> [WHAT IS NEEDED]
An exact copy of the listing below is the answer, with the pictures removed.

> [DATASET EXTRACT]

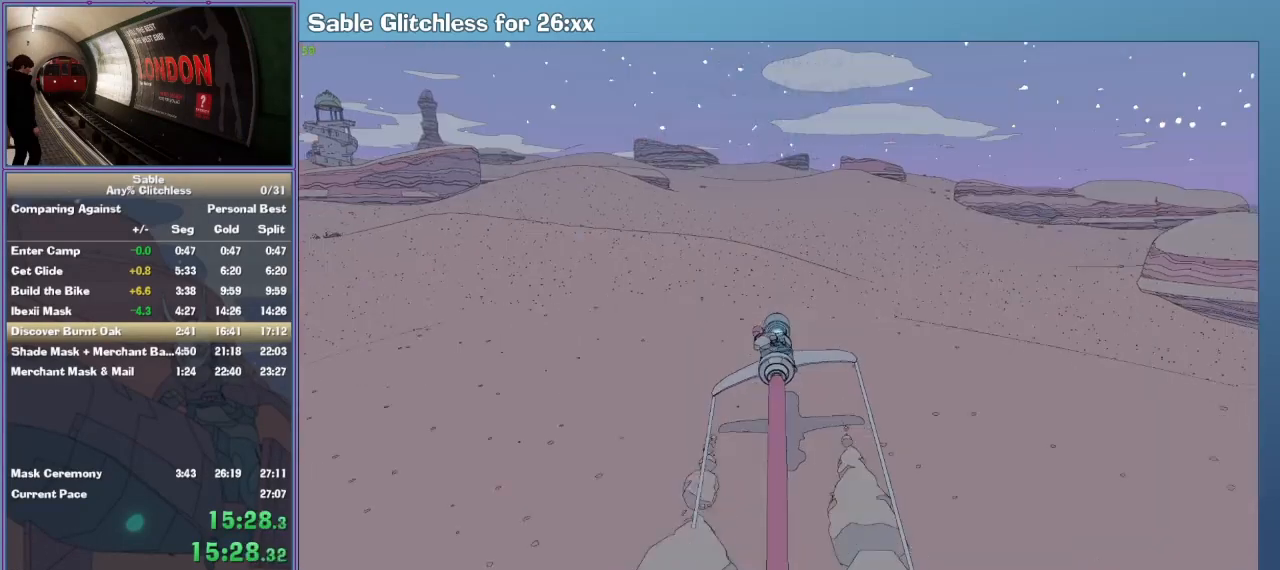
{"keys": ["d", "w"], "mouse": [], "events": [[400, "d", "down"]]}
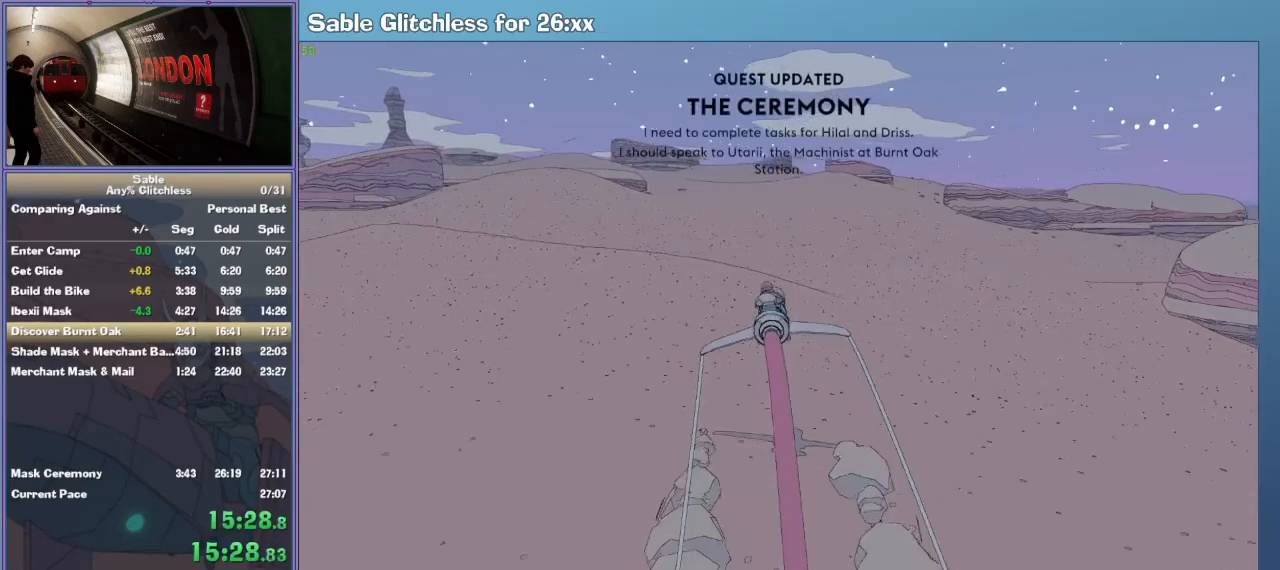
{"keys": ["w"], "mouse": [], "events": [[67, "d", "up"], [300, "a", "down"], [400, "a", "up"]]}
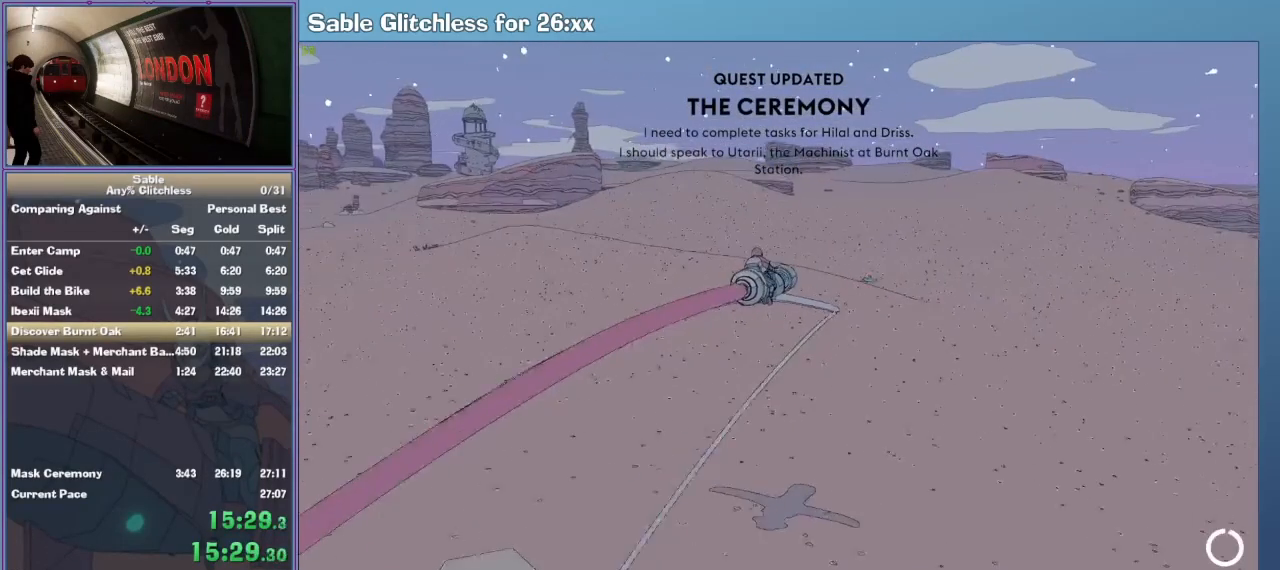
{"keys": ["w"], "mouse": [], "events": [[333, "a", "down"], [433, "a", "up"]]}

> [ANSWER FOR THE TASK]
{"keys": ["d", "w"], "mouse": [], "events": [[400, "d", "down"]]}
{"keys": ["w"], "mouse": [], "events": [[67, "d", "up"], [300, "a", "down"], [400, "a", "up"]]}
{"keys": ["w"], "mouse": [], "events": [[333, "a", "down"], [433, "a", "up"]]}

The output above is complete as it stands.